Kendati Musim Hujan, BMKG Masih Temukan Titik Panas Di Riau

Pekanbaru (Antarariau.com) - Badan Meteorologi, Klimatologi, dan Geofisika menyebutkan titik panas kembali muncul di Riau setelah provinsi ini dilanda musim hujan.

"Sore ini (Selasa) terpantau satelit lima titik panas di Riau. Tersebar di dua kabupaten," ucap Kepala Seksi Data dan Informasi BMKG Stasiun Pekanbaru Slamet Riyadi di Pekanbaru, Selasa.
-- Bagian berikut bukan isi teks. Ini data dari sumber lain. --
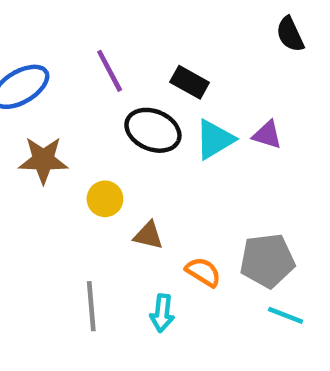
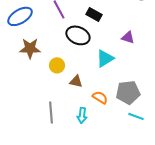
cyan triangle: (215, 139) -> (105, 58), moved

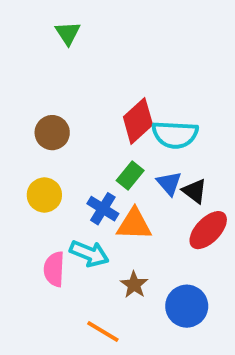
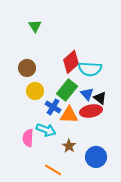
green triangle: (68, 33) -> (35, 26), moved
green rectangle: (130, 175) -> (67, 90), size x1.5
yellow circle: (44, 195) -> (35, 91), moved
red ellipse: (208, 230) -> (91, 111), moved, turned 35

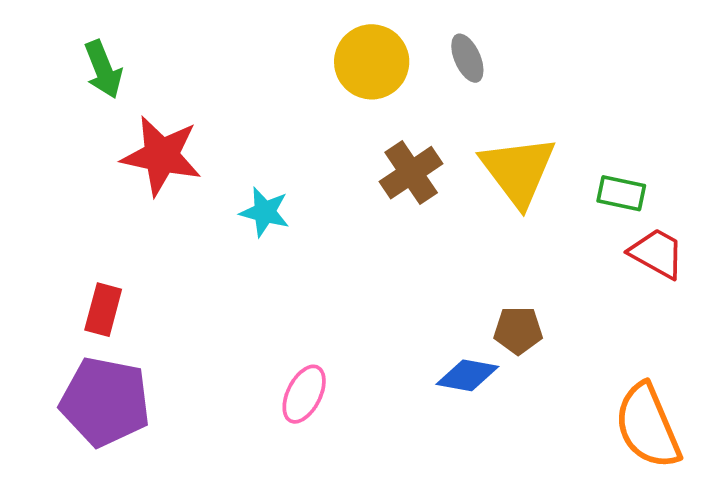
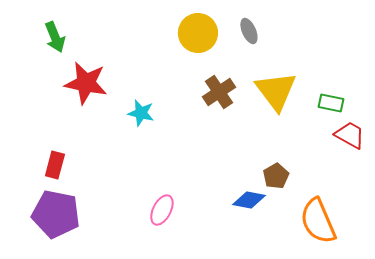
brown pentagon: (518, 330) -> (276, 176), turned -30
orange semicircle: (648, 426) -> (318, 221), moved

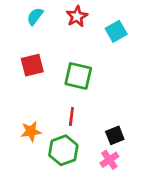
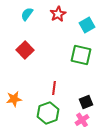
red square: (32, 65) -> (25, 50), turned -30
green square: (78, 76) -> (81, 55), moved
orange star: (31, 131) -> (14, 99), moved

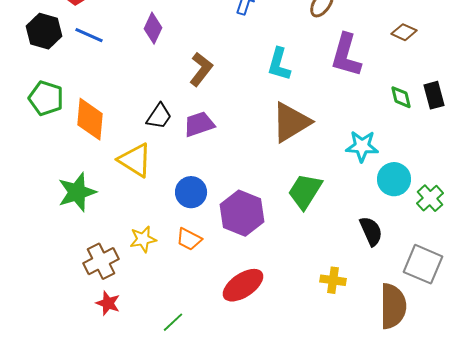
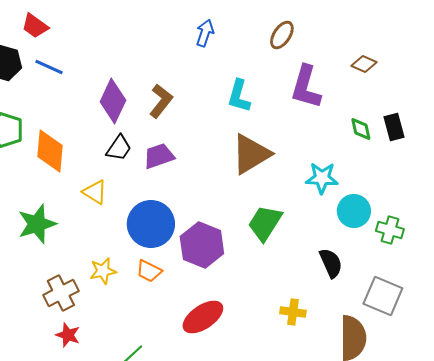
purple diamond: (153, 28) -> (113, 101), moved, size x1.4
yellow triangle: (135, 160) -> (95, 192), size x0.7
blue circle: (191, 192) -> (151, 224), size x1.5
green cross: (430, 198) -> (390, 230), turned -32

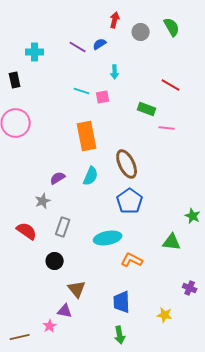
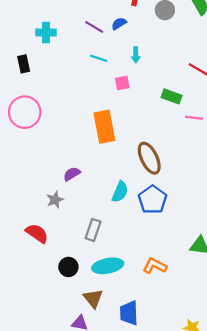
cyan line: (82, 91) -> (99, 58), moved
cyan semicircle: (91, 176) -> (120, 192), moved
gray rectangle: (63, 227) -> (93, 230), moved
cyan ellipse: (108, 238) -> (108, 266), moved
blue trapezoid: (122, 302) -> (129, 313), moved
Dia merinci lima titik panas itu terdeteksi oleh satelit milik Badan Antariksa Amerika Serikat (NASA) yakni Aqua di Kabupaten Bengkalis tiga titik dan Kabupaten Pelalawan dua titik.

Lebih tepatnya untuk Bengkalis ketiga titik panas terkosentrasi di Kecamatan Bukit Batu, dan Pelalawan pada dua kecamatan berbagi sama satu titik yakni di Kerumutan serta Teluk Meranti.

Terakhir titik panas terpantau satelit pada Kamis (24/11), dan terdeteksi di wilayah Provinsi Sumatera Utara dua titik dengan kemungkinan belum terbakar.

"Lima titik panas di Riau, memiliki tingkat kepercayaan terhadap kebakaran hutan dan lahan masih di bawah 70 persen. Itu berdasarkan analisi kita," kata Slamet.

Pemerintah Provinsi Riau secara resmi telah mencabut status siaga darurat kabut asap di Riau, dan sekaligus membubarkan satuan tugas kebakaran hutan dan lahan akhir November tahun ini.

"Kita ucapkan selamat, dan terima kasih kepada personel satgas atas segala dedikasi dan partisipasi. Tidak hanya korbankan tenaga, bahkan juga nyawa. Akhirnya Riau mencabut status siaga darurat kabut asap," ujar Sekda Provinsi Riau, Ahmad Hijazi.

Tercatat, luas kebakaran hutan dan lahan di Riau telah mencapai 3.902 hektare sepanjang Januari hingga Oktober 2016.

Satgas Penegakan Hukum Kebakaran Hutan dan Lahan Riau telah tetapkan sebanyak 95 orang tersangka dari 74 perkara, dua kasus diantaranya diduga dilakukan oleh korporasi.